Disconnects between payroll, HR and finance

A payroll process rarely sits in isolation, and reviews often highlight:

  • Gaps in data flow between teams
  • Misalignment in responsibilities
  • Limited visibility for finance into payroll outputs

These disconnects can impact everything from reporting accuracy to decision-making.

Why external perspective matters more now

The increasing complexity of payroll is a key driver behind the need for an external perspective. Now more than ever, organisations are dealing with:

  • More flexible and varied workforce structures
  • Greater compliance expectations
  • Increased scrutiny around controls and governance
  • Growing pressure on internal teams to do more with less

In this environment, relying solely on internal reassurance is becoming harder to justify. External review provides something different:

  • Objectivity – a view not shaped by internal familiarity
  • Becnhmarking – understanding how payroll controls, governance and processes compare with those use by similar organisations
  • Challenge – asking questions that may not be raised internally

Moving from reassurance to insight

One of the biggest shifts we are seeing is organisations moving away from simply wanting reassurance that payroll is “fine.” Instead, they’re looking for:

  • Clear identification of risk areas
  • Practical opportunities for improvement
  • Greater confidence in their control environment

This is less about auditing in the traditional sense, and more about gaining usable insight to move forward with.

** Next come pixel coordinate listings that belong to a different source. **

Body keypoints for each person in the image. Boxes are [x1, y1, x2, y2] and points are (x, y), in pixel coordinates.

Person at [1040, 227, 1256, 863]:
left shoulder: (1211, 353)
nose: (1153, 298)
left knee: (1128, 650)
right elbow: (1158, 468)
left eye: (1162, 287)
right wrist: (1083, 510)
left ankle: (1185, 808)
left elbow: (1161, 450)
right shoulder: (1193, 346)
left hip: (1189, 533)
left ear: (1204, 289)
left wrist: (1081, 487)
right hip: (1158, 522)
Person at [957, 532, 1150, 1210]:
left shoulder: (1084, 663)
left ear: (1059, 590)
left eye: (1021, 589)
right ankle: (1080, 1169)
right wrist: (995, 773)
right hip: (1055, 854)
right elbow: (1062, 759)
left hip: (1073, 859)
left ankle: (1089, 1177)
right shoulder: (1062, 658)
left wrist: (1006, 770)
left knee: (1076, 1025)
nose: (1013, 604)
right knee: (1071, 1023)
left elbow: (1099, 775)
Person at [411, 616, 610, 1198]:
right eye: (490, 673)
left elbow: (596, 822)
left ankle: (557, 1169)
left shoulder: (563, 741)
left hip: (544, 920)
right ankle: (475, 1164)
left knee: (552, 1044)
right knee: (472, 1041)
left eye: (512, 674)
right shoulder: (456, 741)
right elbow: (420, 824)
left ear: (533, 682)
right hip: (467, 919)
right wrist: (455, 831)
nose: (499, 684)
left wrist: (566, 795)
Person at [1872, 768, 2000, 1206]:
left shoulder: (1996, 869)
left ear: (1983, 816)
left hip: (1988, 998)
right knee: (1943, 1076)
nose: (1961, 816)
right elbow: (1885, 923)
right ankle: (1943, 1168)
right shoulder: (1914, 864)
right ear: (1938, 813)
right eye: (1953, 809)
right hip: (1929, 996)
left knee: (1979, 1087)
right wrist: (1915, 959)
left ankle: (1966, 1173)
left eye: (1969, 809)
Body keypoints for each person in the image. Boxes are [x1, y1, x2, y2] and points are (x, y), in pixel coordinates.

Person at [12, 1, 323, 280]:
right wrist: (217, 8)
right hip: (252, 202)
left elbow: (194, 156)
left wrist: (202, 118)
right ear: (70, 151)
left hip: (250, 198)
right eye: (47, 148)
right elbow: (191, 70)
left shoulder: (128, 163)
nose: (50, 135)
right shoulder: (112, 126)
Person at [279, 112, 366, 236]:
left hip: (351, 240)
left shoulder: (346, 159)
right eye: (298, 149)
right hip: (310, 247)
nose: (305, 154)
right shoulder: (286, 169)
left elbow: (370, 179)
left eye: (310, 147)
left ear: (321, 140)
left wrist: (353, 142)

The value of seeing payroll differently

When payroll is viewed purely as an operational task, reviews tend to focus on accuracy and deadlines. However, when it’s viewed through a risk and governance lens, the conversation changes.

Payroll is often one of the largest recurring financial transactions within an organisation, yet it doesn’t always receive the same level of independent review as other financial processes. A risk-based review helps bridge that gap. It becomes about:

  • How well processes are designed
  • How effectively controls operate
  • How resilient the function is to change
  • How much visibility the business really has

That shift in perspective is often where the greatest value lies.

How Affinia can help

An effective payroll risk review should do more than identify issues. It should provide organisations with practical, actionable insight into how payroll operates, where risks exist and how resilience can be strengthened. We go beyond checking outputs to understand how payroll operates in practice: where risks sit, where processes can be strengthened, and where controls may not be as effective as they appear.

Because we work across a range of organisations and sectors, we’re also able to provide context. For example, what good looks like, where common pitfalls arise, and how others are addressing similar challenges.

The outcome isn’t just reassurance. It’s a clearer, more informed view of your payroll function, along with practical recommendations to help you strengthen it.

“Payroll often attracts confidence because employees are paid accurately and on time. However, an external review frequently reveals that controls, governance and processes are not always operating as effectively as organisations believe. Independent assurance provides an opportunity to challenge assumptions, identify hidden risks and strengthen resilience before issues arise.” – Susan Elsdon, Director & Head of Payroll.